In those early years of social media, the future of the printed word and how publishers would monetize it was not the only conversation floating around. There was another conversation, more subtle and insidious, that captured the imagination of my friends, classmates, coworkers, and teachers during a time when our lives were changing almost daily by the evolving digital landscape.

That topic was the inability to focus. When others on my college campus expressed a similar sentiment, I knew that I wasn’t alone.

Some believe that our attention is being stolen. I want to say that I’m not convinced, that it’s not entirely possible for the forces of entertainment and information to steal our attention unless we give them permission. We allow ourselves to be distracted. And why shouldn’t we? Information is addictive.

One of the ways I allowed myself to become pulled into the digital vortex is when I stopped reading books. It almost hurts to admit that, but there was a stretch of several years after I graduated college where I didn’t even touch a book. In the last few years, I found a way to change that. But if I’m going to be realistic about how my attention has changed over time, choosing to stop reading was one of the biggest impacting factors that has affected my ability to focus on a single thing. This didn’t happen because my attention was stolen. It happened because I gave it away, like a misguided spending habit for a person who has lost sight of the value of money. In this case, the currency is my attention.

There is too much information in our heads. It really is that simple. Very little time goes by without our minds being connected to a virtual pipeline of content, whether it be newsfeeds or infinite access to cat videos. All of this information exists with varying degrees of importance, but because we give ourselves such little time to digest any of it, it is almost all treated as unimportant and therefore discarded to make room for the next thing.



If the mind has no time to wander, then the imagination goes unused. My hope is that if the issue is that simple, then the solution must be equally as simple.

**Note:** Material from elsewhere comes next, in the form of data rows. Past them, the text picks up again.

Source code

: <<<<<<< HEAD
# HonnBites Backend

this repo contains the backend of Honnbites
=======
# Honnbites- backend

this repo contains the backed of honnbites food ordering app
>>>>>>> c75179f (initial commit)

For the vast majority of us, a complete digital detox is unrealistic if not impossible. Such a thing would involve more than just unplugging from reels and newsfeeds. It would require disconnecting from families, obligations, and in a lot of cases, our jobs. However, even those of us who live incredibly busy lives can afford a few minutes a day to give the mind a break.

At the present time, I’m engaged in an ongoing experiment. I’m consciously consuming less information. With that, I’m also spending more time with the information that I do consume. These strategies are meant to help me get back in touch with the level of focus I had in a time before life was so clearly impacted by the digital world.

Lately, I’m retraining myself to not always pick up the phone as soon as I have a break with something. This is particularly useful at work, where, between sessions of troubleshooting and fixing software issues, I force my mind to take a break. In doing so, I find that some solutions actually come to me when I’m not really thinking about them.

Another strategy I’ve implemented is to spend at least some time, even just fifteen minutes, completely alone, with no music and no screen in front of me, no videos, no video games, no work, nothing. My favorite time to do this is in the evening, just before bed, when the house is really quiet. Or on weekend mornings, before anyone is awake, with my morning coffee.

I think the biggest benefit of this is that the mind has time and space to put all of the things it experienced throughout the day into logical order.

I know it’s entirely within my power to retrain myself. I know that I created my habits by choice. Over the years, I allowed the digital world to consume me. The fix starts by knowing and accepting that. Moving forward, the choice is really up to me.